What the task requires. Continue the passage on Steinitz and the rise of positional chess, picking up after its last sentence.

Given passage.
☆ ☆ ☆

Around 1860, Louis Paulsen realized that many attacks on the king succeeded because of poor defense. Wilhelm Steinitz agreed with that and rejected the prevailing notion that attack was more honorable than defense. Steinitz, who had engaged in the mid-century Romantic style of play in his youth, began to change his focus to building a strong pawn structure and seeing small advantages to capitalize on rather than sweeping assaults against the enemy king. Positional play was not a new idea and there are many examples of such games from the Romantic era, however it did not become popular or widely accepted until Steinitz won the 1873 Vienna Tournament with his ideas of defense-based chess. He is considered the first true chess world champion, and remained so for 21 years despite not playing actively for almost 15 of them. In addition, he became the first chess master to make a living exclusively from professional chess, while most players up to this time played the game merely as a hobby or way to earn extra money while having other professions as their main occupation.

Steinitz's ideas were controversial and widely criticized—some older players such as Adolf Anderssen never fully accepted them. He wrote numerous articles in chess publications defending his ideas, and by the 1890s they were embraced by a new generation of young players such as Siegbert Tarrasch and Emanuel Lasker. These players also took Steinitz's ideas and improved and made them more rational and accessible. In 1894, the torch was effectively passed to Steinitz's pupils when he was defeated by Lasker for the world championship.

☆ ☆ ☆

Point-based object detection records:
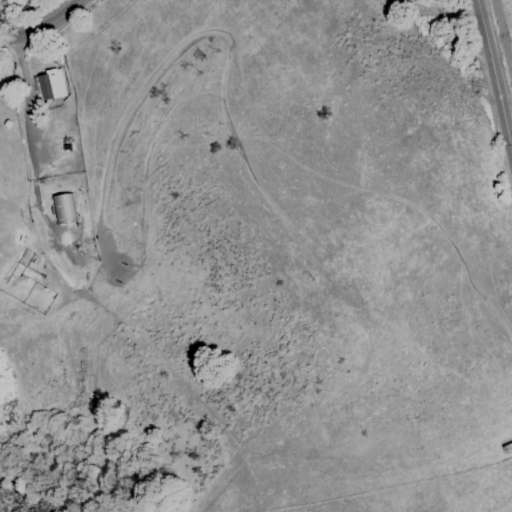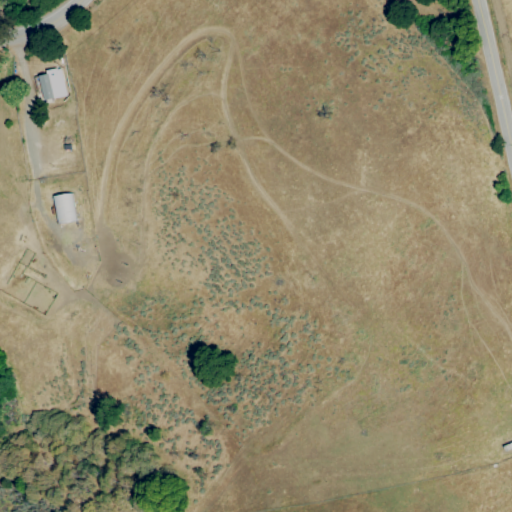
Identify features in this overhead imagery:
road: (311, 1)
building: (52, 83)
road: (25, 100)
building: (65, 207)
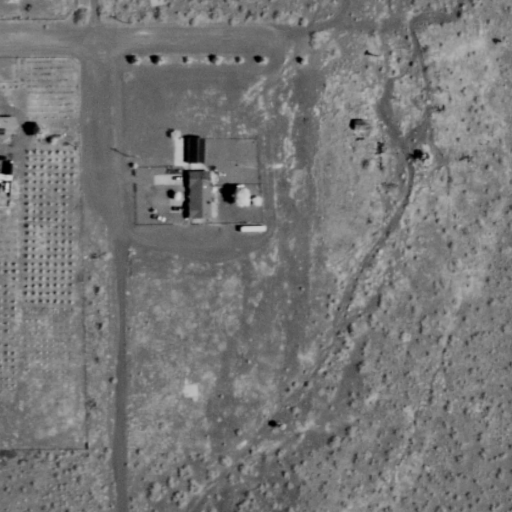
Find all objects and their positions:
road: (93, 20)
road: (141, 41)
building: (195, 195)
road: (115, 276)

☆ ☆ ☆

Solved exercise.
As a result of the classical school, many of the chess openings which had been hallmarks of Romantic chess such as the King's Gambit and Philidor's Defense fell out of use among elite players, while the Queen's Gambit, previously rare, became a staple of high-level chess.

By the opening years of the 20th century, chess masters outside of Europe began to appear (previously, Paul Morphy had been the only notable non-European player). These included the Americans Harry Nelson Pillsbury and Frank Marshall, and later the Cuban Jose Raul Capablanca. Emanuel Lasker held onto the world championship a record 27 years, although he did not play chess for long periods of time owing to his career as a mathematics professor.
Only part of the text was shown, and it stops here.